Ditolak Cavani, Inter Milan Kembali Goda Lukaku

Reynaldi Hermawan ยท Sabtu, 03 Agustus 2019 - 16:21 WIB
Ditolak Cavani, Inter Milan Kembali Goda Lukaku

Striker PSG Edinson Cavani (kiri) menolak pinangan Inter Milan. Guna menyiasatinya, Klub Kota Mode itu kembali mengalihkan padangan ke bomber MU Romelu Lukaku (kanan). (Foto: The Sun)

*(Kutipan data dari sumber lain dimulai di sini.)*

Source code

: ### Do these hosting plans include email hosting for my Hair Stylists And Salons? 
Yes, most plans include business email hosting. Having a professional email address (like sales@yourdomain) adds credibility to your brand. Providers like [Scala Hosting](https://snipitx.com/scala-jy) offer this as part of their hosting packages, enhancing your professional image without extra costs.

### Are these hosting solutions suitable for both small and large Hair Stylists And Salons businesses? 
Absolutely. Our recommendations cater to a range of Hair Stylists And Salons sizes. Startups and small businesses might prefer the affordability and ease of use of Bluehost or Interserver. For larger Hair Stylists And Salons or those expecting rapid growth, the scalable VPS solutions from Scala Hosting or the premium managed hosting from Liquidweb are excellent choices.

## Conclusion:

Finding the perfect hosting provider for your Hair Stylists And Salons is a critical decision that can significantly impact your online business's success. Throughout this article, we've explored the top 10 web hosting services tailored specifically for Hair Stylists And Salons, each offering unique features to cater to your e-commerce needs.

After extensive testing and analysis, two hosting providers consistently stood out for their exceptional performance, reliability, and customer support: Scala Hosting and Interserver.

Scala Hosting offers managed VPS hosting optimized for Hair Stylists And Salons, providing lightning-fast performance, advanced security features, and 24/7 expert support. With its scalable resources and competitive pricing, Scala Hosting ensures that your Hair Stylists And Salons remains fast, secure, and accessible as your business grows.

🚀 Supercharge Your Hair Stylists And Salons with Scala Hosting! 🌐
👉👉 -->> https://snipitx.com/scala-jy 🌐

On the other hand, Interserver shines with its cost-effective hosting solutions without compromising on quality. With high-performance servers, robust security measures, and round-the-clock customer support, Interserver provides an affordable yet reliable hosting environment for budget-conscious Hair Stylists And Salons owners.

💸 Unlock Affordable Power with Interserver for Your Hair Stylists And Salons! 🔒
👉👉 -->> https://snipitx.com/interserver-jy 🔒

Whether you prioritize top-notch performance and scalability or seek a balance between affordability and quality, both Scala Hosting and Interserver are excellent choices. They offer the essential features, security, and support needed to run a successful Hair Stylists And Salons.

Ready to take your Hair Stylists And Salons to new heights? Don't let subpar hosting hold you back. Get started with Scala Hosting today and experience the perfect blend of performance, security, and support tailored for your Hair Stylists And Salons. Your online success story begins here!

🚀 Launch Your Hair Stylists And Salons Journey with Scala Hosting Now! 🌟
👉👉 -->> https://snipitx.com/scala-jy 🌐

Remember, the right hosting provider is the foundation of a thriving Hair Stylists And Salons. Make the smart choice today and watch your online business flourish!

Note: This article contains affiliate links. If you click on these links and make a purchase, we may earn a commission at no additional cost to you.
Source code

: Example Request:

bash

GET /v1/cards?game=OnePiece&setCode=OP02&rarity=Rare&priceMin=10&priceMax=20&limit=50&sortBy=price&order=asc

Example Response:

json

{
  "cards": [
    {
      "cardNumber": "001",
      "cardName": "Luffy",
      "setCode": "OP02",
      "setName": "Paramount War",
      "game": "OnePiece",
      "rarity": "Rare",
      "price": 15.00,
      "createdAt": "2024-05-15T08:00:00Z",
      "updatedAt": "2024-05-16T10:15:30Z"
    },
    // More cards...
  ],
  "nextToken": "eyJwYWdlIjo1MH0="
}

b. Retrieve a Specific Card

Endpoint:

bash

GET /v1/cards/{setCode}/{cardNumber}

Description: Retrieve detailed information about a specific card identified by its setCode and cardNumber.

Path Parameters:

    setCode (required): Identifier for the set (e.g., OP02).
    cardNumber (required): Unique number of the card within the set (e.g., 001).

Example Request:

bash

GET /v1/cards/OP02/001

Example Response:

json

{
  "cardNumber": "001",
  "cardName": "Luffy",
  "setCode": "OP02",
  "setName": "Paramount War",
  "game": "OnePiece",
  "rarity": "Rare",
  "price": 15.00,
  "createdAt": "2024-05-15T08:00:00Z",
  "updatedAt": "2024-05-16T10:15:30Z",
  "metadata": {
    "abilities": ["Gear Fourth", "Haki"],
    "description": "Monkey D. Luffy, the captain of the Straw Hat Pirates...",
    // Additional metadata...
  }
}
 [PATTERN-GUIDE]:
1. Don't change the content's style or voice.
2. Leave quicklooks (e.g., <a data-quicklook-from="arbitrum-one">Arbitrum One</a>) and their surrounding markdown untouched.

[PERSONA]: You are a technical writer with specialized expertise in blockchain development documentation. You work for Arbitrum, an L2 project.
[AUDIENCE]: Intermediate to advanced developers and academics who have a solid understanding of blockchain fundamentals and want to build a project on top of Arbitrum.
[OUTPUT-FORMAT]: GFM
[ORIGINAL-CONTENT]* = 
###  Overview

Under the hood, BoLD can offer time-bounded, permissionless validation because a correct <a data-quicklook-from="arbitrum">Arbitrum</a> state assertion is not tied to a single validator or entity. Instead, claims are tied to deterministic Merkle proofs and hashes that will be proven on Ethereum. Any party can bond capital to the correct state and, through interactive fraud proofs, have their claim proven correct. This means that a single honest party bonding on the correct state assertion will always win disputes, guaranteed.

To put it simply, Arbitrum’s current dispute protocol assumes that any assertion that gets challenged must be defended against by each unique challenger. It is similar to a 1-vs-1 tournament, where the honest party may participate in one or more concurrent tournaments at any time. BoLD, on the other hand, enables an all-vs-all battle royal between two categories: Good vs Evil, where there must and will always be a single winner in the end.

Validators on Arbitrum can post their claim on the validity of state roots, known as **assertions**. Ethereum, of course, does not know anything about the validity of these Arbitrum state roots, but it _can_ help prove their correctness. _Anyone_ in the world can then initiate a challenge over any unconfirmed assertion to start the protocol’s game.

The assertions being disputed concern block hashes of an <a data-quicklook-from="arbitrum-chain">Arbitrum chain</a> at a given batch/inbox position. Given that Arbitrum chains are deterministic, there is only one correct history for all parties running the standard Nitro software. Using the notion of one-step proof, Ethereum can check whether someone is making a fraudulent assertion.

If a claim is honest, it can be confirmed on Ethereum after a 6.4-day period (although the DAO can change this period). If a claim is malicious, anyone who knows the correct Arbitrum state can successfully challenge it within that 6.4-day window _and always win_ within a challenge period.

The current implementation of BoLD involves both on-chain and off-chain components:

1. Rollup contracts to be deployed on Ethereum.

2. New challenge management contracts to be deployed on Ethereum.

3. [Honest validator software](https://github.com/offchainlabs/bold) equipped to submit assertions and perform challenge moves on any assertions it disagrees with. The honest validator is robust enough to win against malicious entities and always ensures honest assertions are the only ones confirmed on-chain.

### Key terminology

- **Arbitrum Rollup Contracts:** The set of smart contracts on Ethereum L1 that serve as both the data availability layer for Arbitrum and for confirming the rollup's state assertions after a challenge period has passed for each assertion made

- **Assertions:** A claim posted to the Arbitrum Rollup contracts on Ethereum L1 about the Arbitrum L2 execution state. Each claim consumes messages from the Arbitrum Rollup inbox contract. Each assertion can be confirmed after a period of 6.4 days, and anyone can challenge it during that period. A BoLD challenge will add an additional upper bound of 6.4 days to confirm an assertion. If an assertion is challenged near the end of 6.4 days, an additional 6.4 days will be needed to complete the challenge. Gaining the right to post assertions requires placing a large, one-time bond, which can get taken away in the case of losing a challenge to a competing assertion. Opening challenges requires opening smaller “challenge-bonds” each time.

MILAN, iNews.id – Striker Paris Saint-Germain (PSG) Edinson Cavani menolak pinangan Inter Milan. Guna menyiasatinya, Klub Kota Mode Italia itu kembali mengalihkan padangan ke bomber Manchester United (MU) Romelu Lukaku
 
Sejak awal kedatangan pelatih anyar Antonio Conte, Lukaku memang masuk ke dalam daftar belanjaan teratas I Nerazzurri. Sayang, harga mahal yakni 80 juta euro (Rp1,26 triliun) yang dibanderol MU membuat langkah Inter tersendat hingga mereka mencoba merekrut Cavani sebagai pengganti. 
 
Namun kini, ambisi tersebut pupus setelah mesin gol tim nasional Uruguay itu memutuskan untuk bertahan di PSG. Cavani sangat menghargai kontraknya bersama Les Parisiens hingga 2020. 
 
“Saya sudah memberi tahu penggemar dan berjanji pada diri sendiri akan tetap di PSG sampai akhir kontrak. Itu pasti. Di masa depan, saya bisa memutuskan untuk kembali ke Uruguay. Tetapi sepak bola tidak hanya bergantung pada Anda, karena ada klub dan pendukung,” kata Cavani kepada Le Parisien
 
“Saya tidak memikirkan kontrak baru sekarang. Kami bahkan belum membahasnya. Saya santai, apakah tetap di PSG atau tidak setelah kontrak berakhir. Satu-satunya yang saya tahu hanya terus memberikan segalanya untuk klub ini,” ujarnya. 
 
Mendengar penolakan pemain 32 tahun itu, Inter ogah bermuram durja dan kembali merayu Lukaku. Petinggi I Nerazzurri langsung menaikkan tawaran dari yang semula 60 juta euro (Rp949 miliar) menjadi 70 juta euro (Rp1,1 triliun) plus bonus sekitar 10 juta euro (Rp158 miliar) yang jika ditotal akan sesuai dengan harapan MU. 
 
Masalahnya, keberhasilan Inter menggaet Lukaku tergantung hasil kesepakatan MU yang ingin membarter sang pemain dengan winger Juventus, Paulo Dybala.

Beberapa media Italia mengatakan Lukaku sepakat gabung Si Nyonya Tua dan mendapatkan gaji 9 juta euro (Rp141 miliar) per musim.  
 
Situasi tersebut tinggal menunggu Dybala yang belum menemui titik temu dengan petinggi The Red Devils. Pasalnya, pemain berjuluk La Joya itu meminta gaji fantastis yakni 12 juta euro (Rp189 miliar) plus komisi yang mencapai 15 juta euro (Rp237 miliar) per musim. Situasi tersebut yang membuat langkah transfer mandek. 
 
Dengan begitu, Inter sampai saat ini masih menunggu keputusan Juve dan MU terkait pertukaran Dybala dan Lukaku. Jika gagal, mereka siap kembali mengajukan proposal demi mengakuisisi Lukaku.